→ **WHAT THE TASK ASKS**: Type out the lines below exactly, pictures excluded.

-- MATERIAL PROVIDED follows --

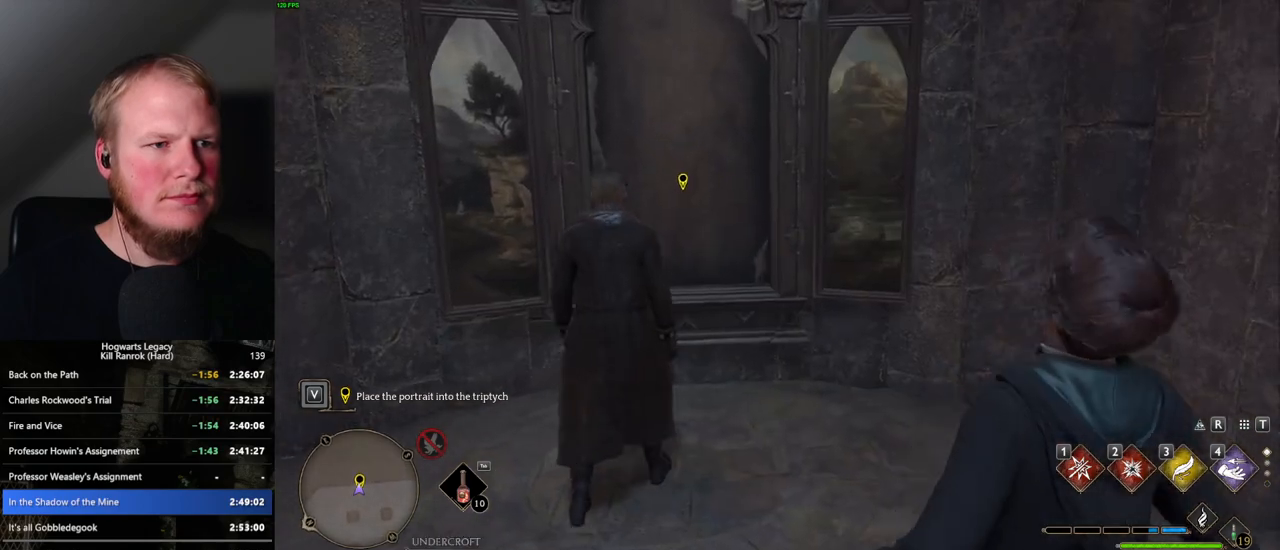
{"keys": ["d"], "mouse": [], "events": [[400, "d", "down"]]}
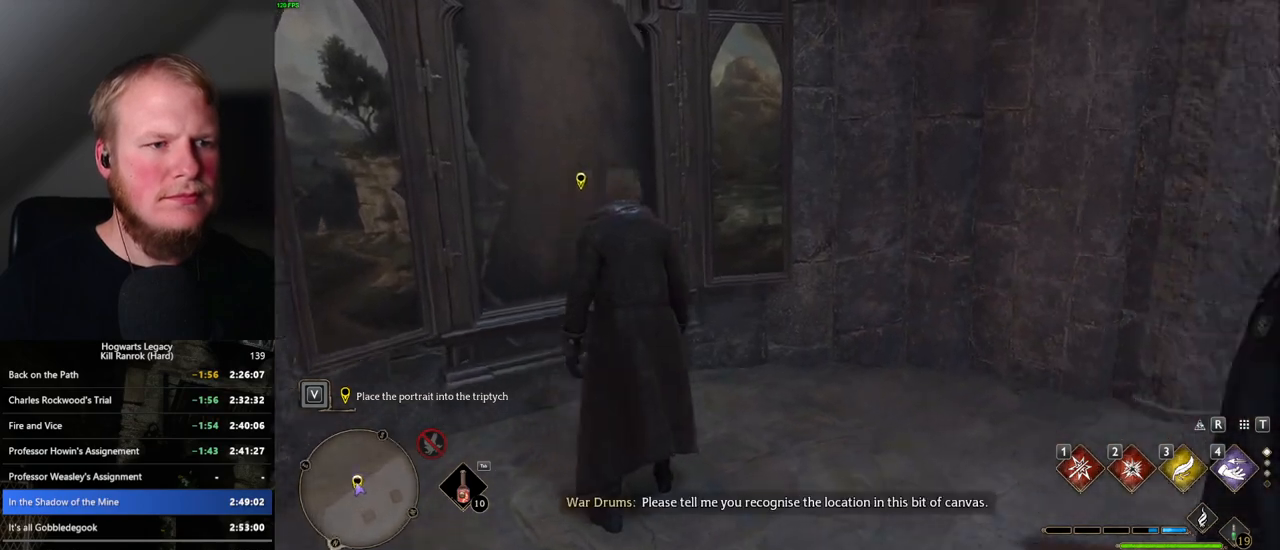
{"keys": [], "mouse": [], "events": [[400, "d", "up"]]}
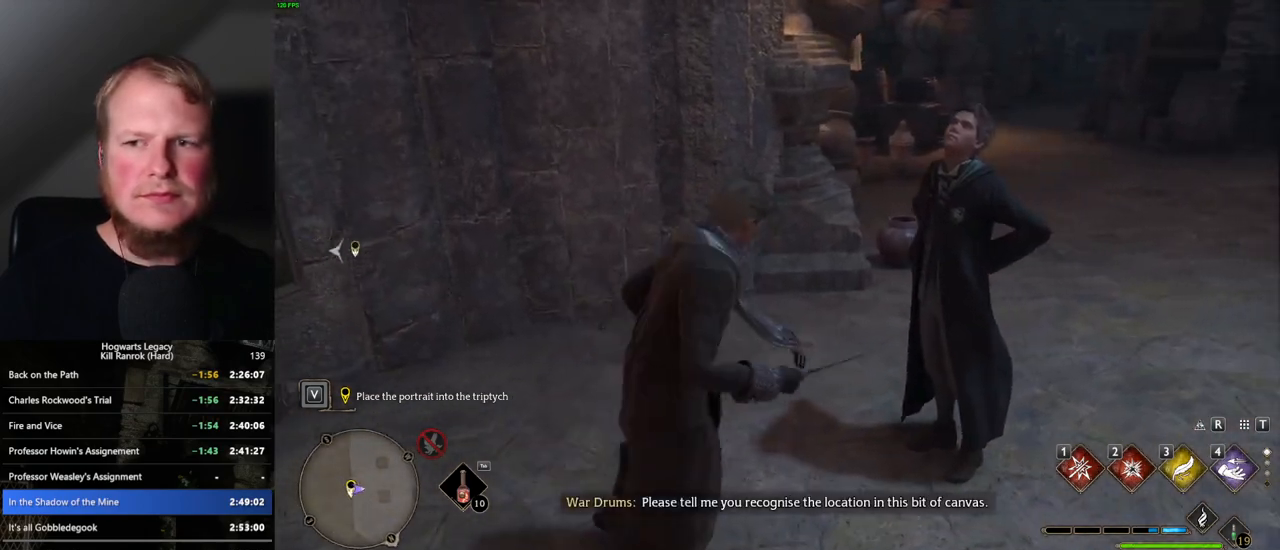
{"keys": [], "mouse": [], "events": [[50, "w", "down"], [150, "w", "up"], [384, "f", "down"], [467, "f", "up"]]}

-- MATERIAL PROVIDED concluded --

→ **RESULT FOR THIS TASK**:
{"keys": ["d"], "mouse": [], "events": [[400, "d", "down"]]}
{"keys": [], "mouse": [], "events": [[400, "d", "up"]]}
{"keys": [], "mouse": [], "events": [[50, "w", "down"], [150, "w", "up"], [384, "f", "down"], [467, "f", "up"]]}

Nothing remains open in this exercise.